JOB: Collect every line of the records that contains the word "Rendered", matching case exactly.

[Start GIVEN DATA]

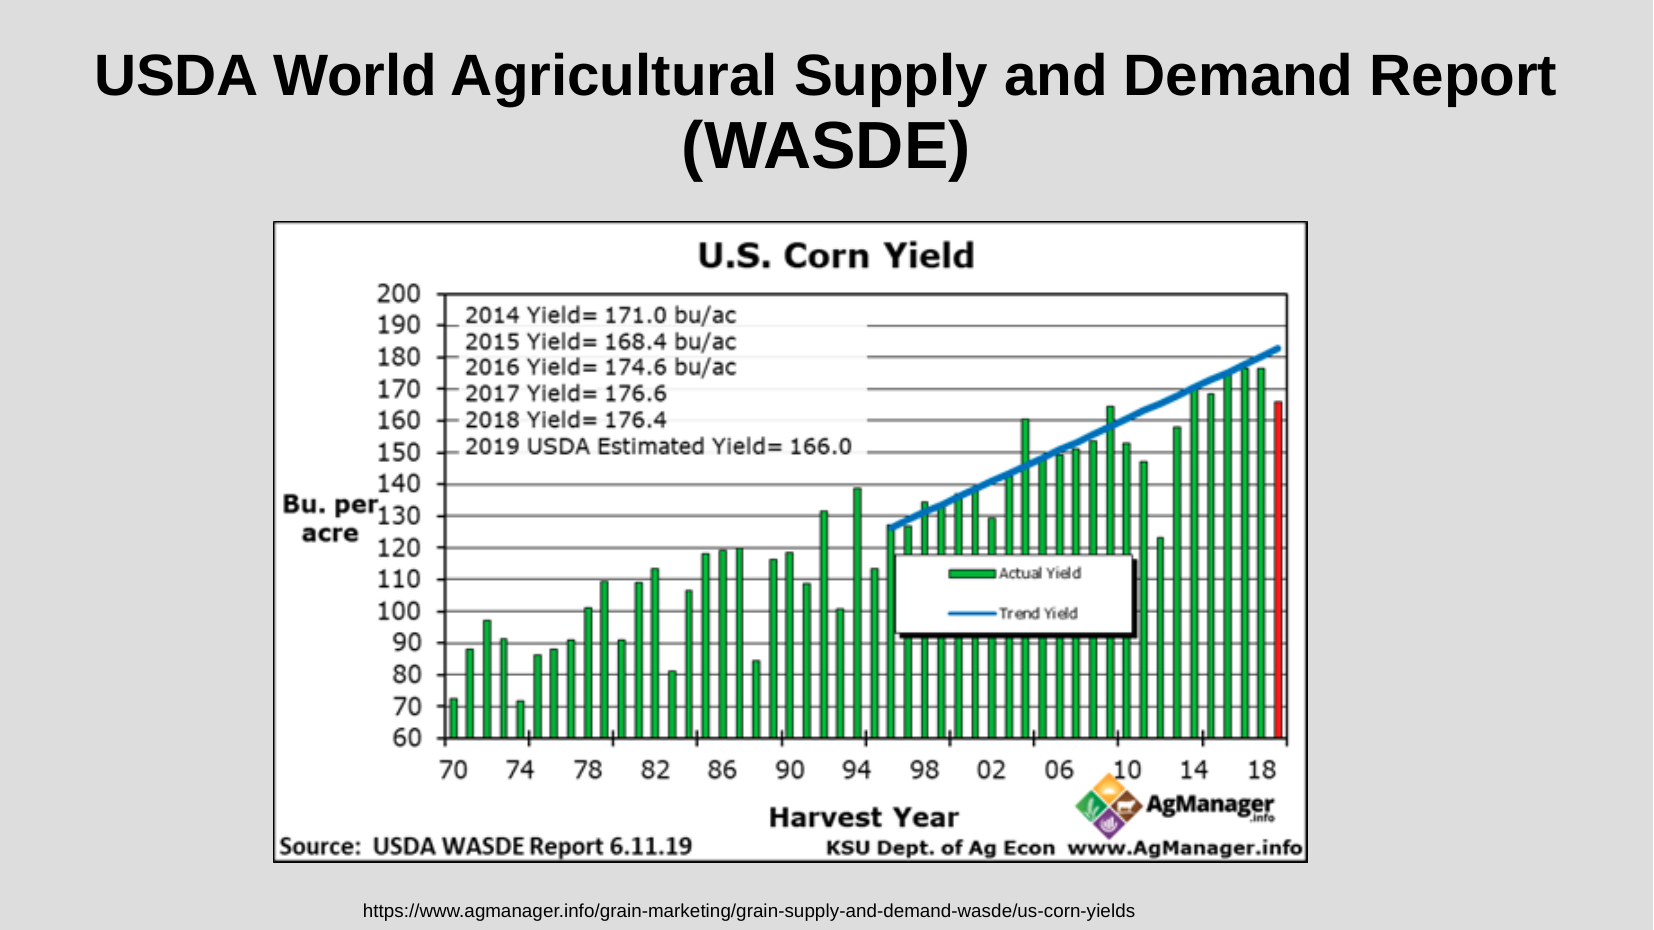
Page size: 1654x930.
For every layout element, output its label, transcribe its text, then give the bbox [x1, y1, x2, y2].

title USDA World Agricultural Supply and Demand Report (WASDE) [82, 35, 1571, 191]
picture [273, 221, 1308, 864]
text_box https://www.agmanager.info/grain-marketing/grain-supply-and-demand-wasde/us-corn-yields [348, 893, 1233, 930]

[End GIVEN DATA]
[Start GIVEN DATA]

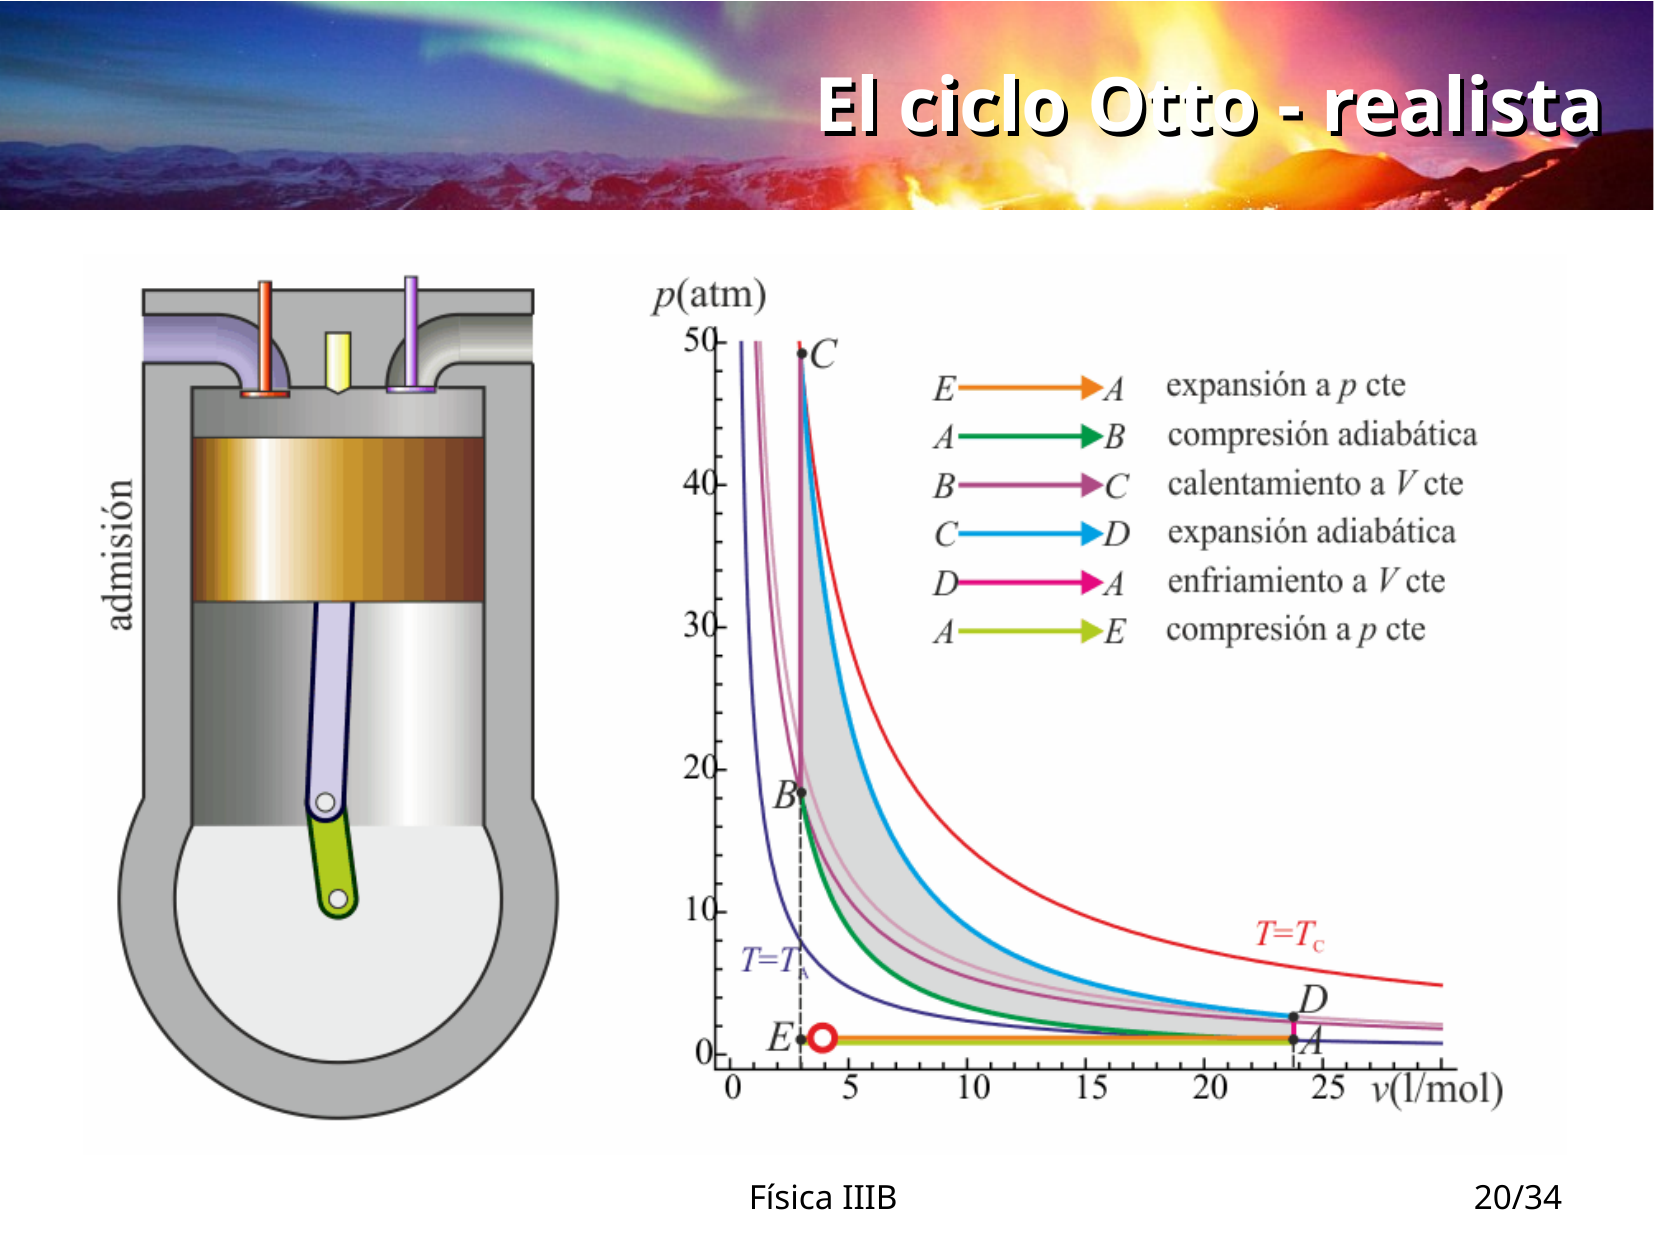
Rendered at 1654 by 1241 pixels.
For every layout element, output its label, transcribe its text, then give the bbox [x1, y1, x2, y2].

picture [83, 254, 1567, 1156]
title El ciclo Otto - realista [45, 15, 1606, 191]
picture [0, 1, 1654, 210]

[End GIVEN DATA]
[Start GIVEN DATA]

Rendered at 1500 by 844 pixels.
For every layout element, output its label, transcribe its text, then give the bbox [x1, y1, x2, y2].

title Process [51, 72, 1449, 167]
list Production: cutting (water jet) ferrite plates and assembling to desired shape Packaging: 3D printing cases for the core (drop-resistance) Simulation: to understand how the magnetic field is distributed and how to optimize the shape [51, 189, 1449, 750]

[End GIVEN DATA]

THE RESPONSE:
Rendered at 1654 by 1241 pixels.
Rendered at 1500 by 844 pixels.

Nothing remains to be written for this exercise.